Hennessey would like to achieve ‘a little bit north of 500km/h’ (313mph), but he wants to test on the Nürburgring and is adamant the F5 should ‘be as comfortable on a proper British B-road as it would be on the autobahn at wide-open throttle’. It’s a conflicting brief for chief engineer John ‘Heinrocket’ Heinricy. Hennessey still tunes the US muscle cars that made his name, but these days his core business mirrors market trends. ‘Trucks and SUVs are 75 per cent of our business now,’ he reveals. ‘We’ve modified the Ram T-Rex that comes with the 700bhp Hellcat engine – our version is the Mammoth, and it made a little over 900bhp on the dyno last night.’

Hennessey says he’s ‘very interested’ in electrification, plans to buy a Tesla Plaid and modify EVs too, if probably not the powertrains. But he’s not convinced internal combustion is going away as quickly as some governments and manufacturers might think. The Porsche passion remains; he recently bought a new 911 Turbo S and plans to crank it up another 100bhp – that dream Porsche 959 wouldn’t see which way it went.

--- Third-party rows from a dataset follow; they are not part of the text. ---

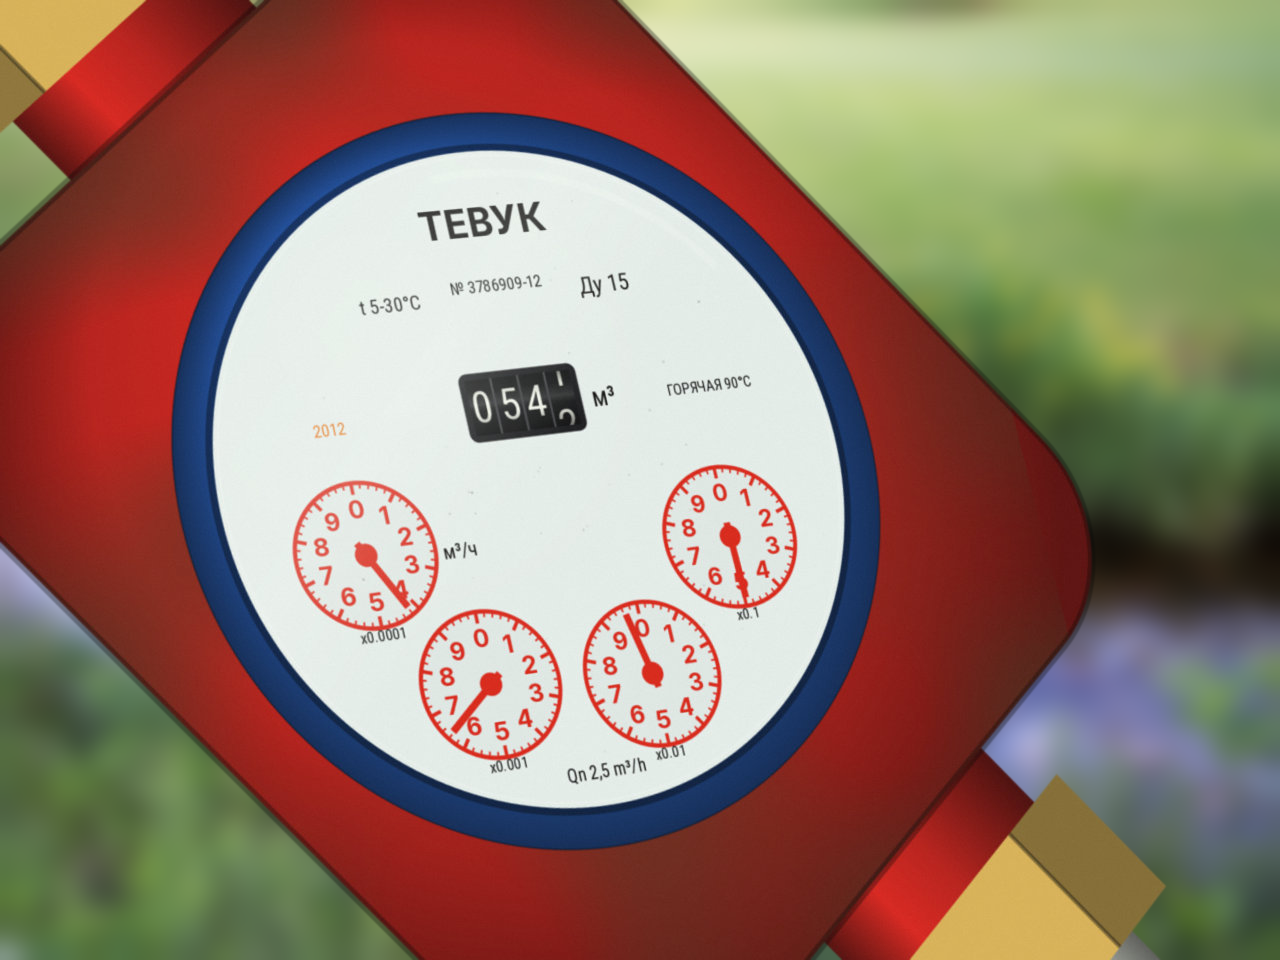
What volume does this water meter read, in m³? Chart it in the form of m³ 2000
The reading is m³ 541.4964
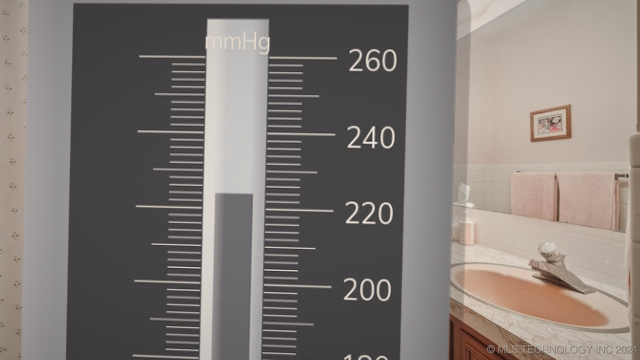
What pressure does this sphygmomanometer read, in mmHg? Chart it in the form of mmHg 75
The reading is mmHg 224
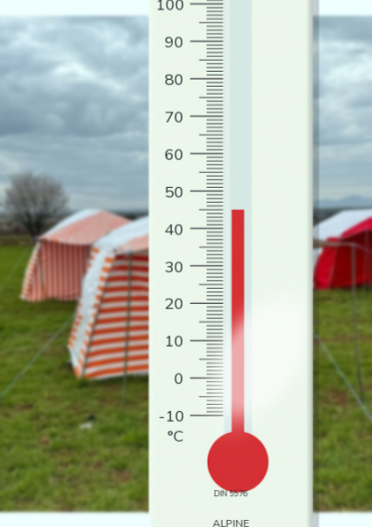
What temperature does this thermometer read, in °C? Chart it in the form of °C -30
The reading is °C 45
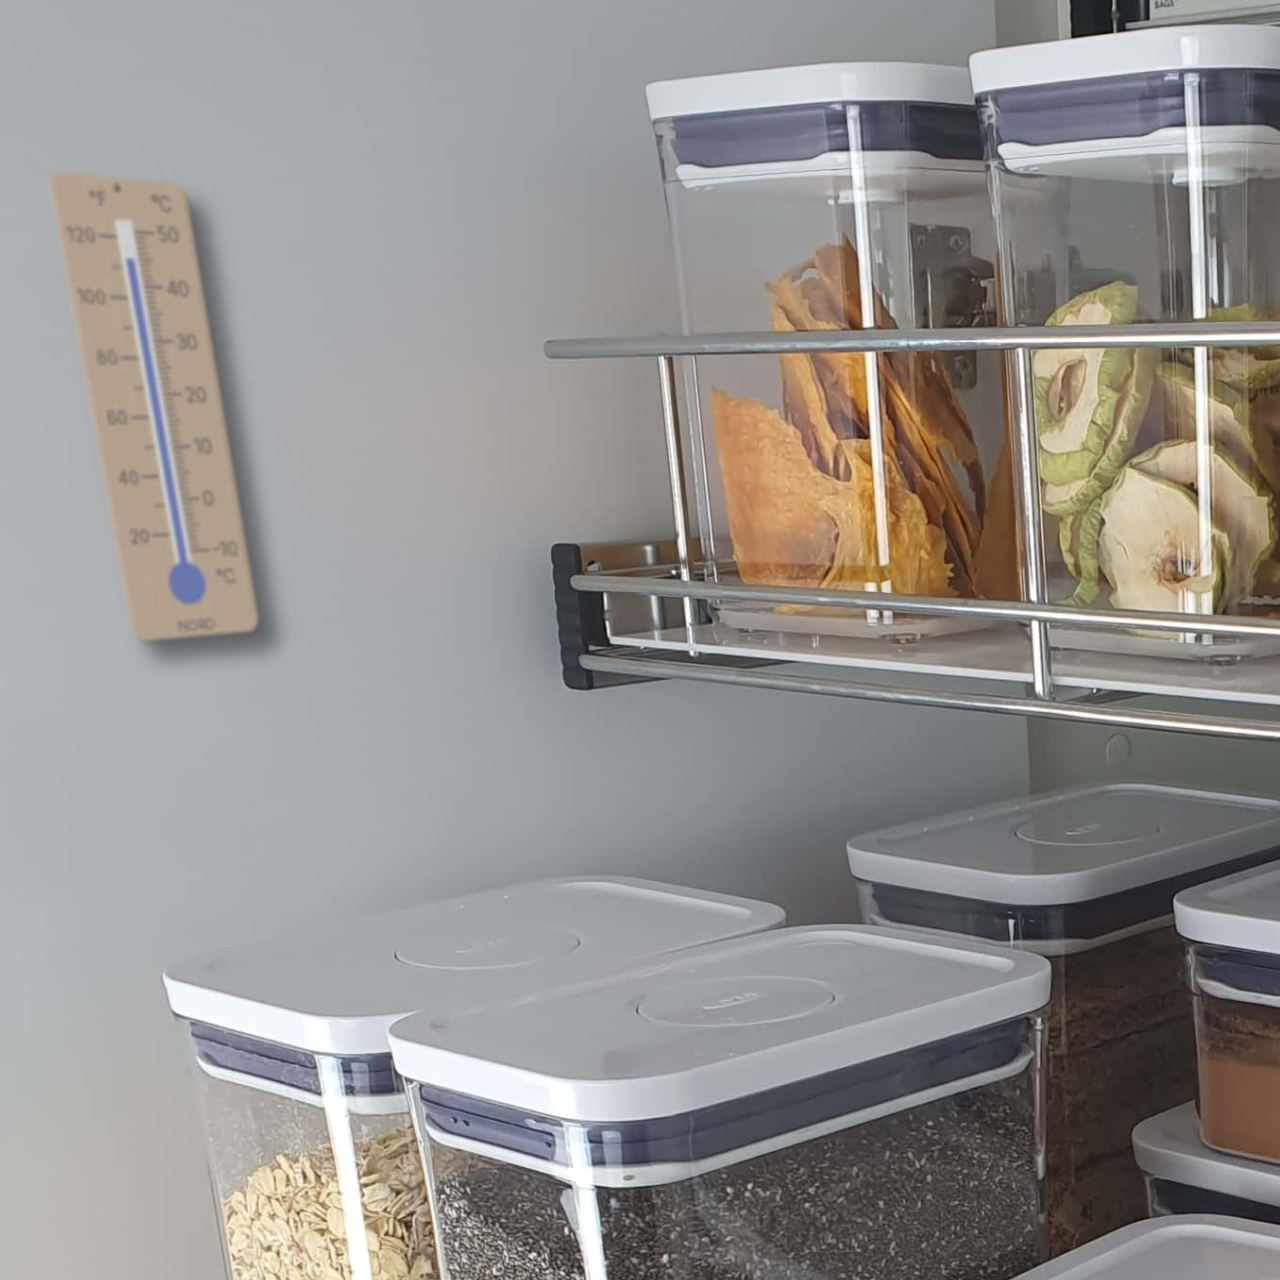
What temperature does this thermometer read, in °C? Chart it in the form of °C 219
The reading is °C 45
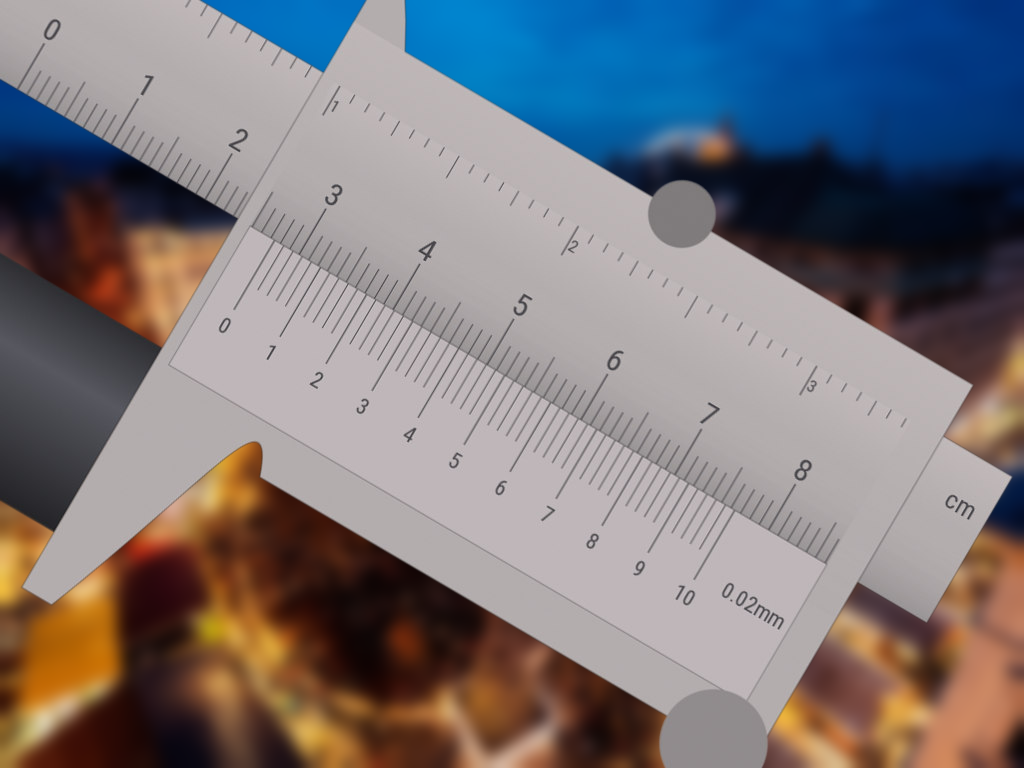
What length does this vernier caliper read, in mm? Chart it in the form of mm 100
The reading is mm 27.4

Six questions only we would ask

Tell us about your first car

‘An Oldsmobile 442. I took the airbox and flipped the lid upside down to get more air into the carburettor.’

What is your proudest achievement?

‘Besides being a father and husband… when the Venom GT broke 270mph, we really strived hard for that.’

Tell us about a time you screwed up

‘There were times we got behind delivering to clients, so I learned I needed a team. Now we have 53 employees.’

Best thing you’ve ever done in a car?

The first silver State Race back in 1991. I won the Unlimited Class in a car I built out of my apartment.’

Supercar or classic car?

‘Supercar. What really pushes my button is the thrill of speed – I have a McLaren 765LT.’

Curveball: Are we getting to the peak of top speed?

‘Tyres, space, focus on EVs… we’re nearing a Concorde moment. We won’t go faster than the Venom F5.’